Caernarvon is a castle of the North. One of Edward I's iron (stone) fortresses to repress the Welsh (as were Caerphilly, Chepstow and most of the others). It is on the water with a medieval town wall while originally to keep the Welsh out, now is incorporated by them. The current pretender Prince of Wales was invested here by his Mum, QEII.

Conwy was another of our favorites. like Caernavon on a river opening to the sea, it is more amazing for its town wall that climbs the hill for fantastic views of the castle, town, and surrounding mountains. The Conwy Valley is the opening to the Welsh heartland of the Princes Llewellyn, the Great, and the Last. And you can see the peak of Snowdon from there! We loved this place! And it was sunny and warm, so uncharacteristic for the Welsh who were all eating ice cream in the shade!

Not a Cadw site but given to the City of Cardiff by the Butes, Caradiff Castle is amazing! From Roman walls to medieval castle on its high motte surrounded by the moat, to the Victorian excess of the Butes, and even a recreation of a WWII bomb shelter, it can entertain! In fact, that tour guide was anxious to note with some pride that our President Obama had dined in the Great Hall and he encouraged us to rent it out for our 40th anniversary. We may pass on that.

Edinburgh Castle is Scotland, not Wales, and still a royal property. They seemed very attached to their Queens Mary and now Elizabeth II up there on that rock with amazing views of the city, the firth, and Celtic lands of the far North.

The next is also not  a castle, but it seems to match up here with a bit of St. George red at the base for England's Globe Theatre. Actually, an American built this wonderful re-creation where we have seen two plays now and a couple more on DVD.

And finally, and also red-based, Westminster Abbey which is an amazing place piled high with the tombs of Kings, Queens and other notables.
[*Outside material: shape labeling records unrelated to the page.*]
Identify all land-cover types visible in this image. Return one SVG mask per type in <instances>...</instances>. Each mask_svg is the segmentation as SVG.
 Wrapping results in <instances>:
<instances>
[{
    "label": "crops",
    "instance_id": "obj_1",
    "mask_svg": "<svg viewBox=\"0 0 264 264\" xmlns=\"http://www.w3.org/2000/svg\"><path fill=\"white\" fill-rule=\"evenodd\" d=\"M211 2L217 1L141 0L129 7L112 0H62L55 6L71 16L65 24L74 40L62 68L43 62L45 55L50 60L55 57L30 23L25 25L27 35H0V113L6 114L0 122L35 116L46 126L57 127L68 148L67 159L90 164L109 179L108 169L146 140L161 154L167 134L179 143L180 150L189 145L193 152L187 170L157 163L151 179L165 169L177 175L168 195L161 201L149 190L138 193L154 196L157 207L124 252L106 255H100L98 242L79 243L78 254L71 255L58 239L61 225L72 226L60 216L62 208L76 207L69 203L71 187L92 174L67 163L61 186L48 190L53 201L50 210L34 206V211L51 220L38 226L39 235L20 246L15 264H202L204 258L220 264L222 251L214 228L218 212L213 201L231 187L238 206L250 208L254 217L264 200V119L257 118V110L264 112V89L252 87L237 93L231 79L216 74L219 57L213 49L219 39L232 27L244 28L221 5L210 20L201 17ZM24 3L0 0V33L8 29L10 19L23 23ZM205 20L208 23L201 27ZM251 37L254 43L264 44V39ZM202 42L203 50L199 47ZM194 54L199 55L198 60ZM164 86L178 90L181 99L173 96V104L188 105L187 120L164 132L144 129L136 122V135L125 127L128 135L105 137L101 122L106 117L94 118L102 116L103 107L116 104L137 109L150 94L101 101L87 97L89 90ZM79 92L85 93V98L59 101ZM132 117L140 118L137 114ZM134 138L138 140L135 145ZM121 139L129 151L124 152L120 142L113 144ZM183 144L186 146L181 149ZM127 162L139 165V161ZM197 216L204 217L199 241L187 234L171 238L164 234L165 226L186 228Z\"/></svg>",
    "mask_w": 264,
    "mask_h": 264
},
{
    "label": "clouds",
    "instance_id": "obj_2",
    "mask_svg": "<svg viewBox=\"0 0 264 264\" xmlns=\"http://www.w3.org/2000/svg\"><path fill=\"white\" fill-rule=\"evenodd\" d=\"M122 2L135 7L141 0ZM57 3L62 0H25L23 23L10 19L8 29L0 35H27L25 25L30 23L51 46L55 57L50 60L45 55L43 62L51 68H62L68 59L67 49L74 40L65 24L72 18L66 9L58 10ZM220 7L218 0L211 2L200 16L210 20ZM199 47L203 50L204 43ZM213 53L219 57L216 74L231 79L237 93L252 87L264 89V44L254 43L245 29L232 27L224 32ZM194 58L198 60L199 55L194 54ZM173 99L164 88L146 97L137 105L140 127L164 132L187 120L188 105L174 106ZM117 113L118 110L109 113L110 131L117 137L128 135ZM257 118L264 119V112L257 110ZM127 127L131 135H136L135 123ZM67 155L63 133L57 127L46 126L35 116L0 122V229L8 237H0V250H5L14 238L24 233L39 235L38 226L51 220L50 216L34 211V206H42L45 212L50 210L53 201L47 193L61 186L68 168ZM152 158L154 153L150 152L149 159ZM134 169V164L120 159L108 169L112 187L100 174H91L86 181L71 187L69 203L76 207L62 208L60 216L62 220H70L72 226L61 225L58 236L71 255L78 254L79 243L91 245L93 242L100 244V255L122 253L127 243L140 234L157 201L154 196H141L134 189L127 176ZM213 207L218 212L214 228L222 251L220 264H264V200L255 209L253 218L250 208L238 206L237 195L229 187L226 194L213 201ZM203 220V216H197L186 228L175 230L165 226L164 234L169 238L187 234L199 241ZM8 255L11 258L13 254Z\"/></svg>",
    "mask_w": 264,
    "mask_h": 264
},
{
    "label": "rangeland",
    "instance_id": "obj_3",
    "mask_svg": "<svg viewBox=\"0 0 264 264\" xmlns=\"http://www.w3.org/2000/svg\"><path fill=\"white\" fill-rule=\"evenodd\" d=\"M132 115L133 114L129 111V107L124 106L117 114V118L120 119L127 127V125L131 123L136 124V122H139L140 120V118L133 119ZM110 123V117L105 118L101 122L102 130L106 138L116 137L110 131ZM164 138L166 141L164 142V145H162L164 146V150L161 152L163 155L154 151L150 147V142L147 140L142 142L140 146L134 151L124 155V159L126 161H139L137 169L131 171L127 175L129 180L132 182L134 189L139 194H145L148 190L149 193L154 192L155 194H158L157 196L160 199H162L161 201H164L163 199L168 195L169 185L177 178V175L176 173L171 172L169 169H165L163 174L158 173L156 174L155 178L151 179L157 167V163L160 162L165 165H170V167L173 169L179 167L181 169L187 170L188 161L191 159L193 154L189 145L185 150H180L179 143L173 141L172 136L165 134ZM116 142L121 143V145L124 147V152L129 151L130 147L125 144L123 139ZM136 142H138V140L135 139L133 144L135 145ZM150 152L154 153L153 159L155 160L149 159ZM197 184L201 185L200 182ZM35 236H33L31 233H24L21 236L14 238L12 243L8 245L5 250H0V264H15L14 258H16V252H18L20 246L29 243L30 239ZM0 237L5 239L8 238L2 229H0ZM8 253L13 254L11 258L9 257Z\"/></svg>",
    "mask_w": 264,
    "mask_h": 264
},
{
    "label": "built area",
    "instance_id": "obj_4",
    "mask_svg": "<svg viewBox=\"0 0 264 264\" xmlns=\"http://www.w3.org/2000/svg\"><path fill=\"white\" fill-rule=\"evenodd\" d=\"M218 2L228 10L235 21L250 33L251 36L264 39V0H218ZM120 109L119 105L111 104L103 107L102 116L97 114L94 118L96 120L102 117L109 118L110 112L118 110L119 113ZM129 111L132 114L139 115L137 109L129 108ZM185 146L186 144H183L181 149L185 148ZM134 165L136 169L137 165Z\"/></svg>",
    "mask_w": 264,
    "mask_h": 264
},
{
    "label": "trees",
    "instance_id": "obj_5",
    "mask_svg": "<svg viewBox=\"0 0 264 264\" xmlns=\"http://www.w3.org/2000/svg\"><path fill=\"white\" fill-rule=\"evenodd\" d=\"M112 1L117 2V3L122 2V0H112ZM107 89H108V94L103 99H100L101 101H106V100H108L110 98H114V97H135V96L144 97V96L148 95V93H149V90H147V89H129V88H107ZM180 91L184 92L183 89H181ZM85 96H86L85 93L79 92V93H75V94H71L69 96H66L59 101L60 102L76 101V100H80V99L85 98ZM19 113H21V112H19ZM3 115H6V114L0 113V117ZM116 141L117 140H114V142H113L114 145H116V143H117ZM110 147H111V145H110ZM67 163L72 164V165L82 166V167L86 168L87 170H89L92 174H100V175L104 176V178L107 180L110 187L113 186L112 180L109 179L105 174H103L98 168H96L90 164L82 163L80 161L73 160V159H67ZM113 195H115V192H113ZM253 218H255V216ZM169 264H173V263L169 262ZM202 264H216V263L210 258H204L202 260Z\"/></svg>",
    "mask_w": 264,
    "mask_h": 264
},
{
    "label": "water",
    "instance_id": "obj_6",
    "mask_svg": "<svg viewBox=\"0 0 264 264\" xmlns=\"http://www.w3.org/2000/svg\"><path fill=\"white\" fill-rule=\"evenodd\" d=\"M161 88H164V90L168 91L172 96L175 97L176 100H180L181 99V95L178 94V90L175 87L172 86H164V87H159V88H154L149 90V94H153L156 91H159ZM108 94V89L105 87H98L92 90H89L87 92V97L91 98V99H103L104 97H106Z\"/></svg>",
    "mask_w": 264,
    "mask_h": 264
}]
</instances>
This time, we skipped paying the entrance fee and went in to the free Evensong to sit right in the choir seats among the choir boys! We were right across from the special guests, a delegation from Malawi. It was beautiful and spiritual and even scientific sitting close by the tomb of Sir Isaac Newton. The pin was a must!

Not every castle we visited had a pin and we failed to visit many a castle in Wales. It will take us several more trips! And then there's England and Scotland, too!

These are mostly collectors items. I intend a later installment with the city pins I collected for towns visited especially those from where my family has roots. I will switch those out of my lapel or tie tack as I do my Family History Consultant work.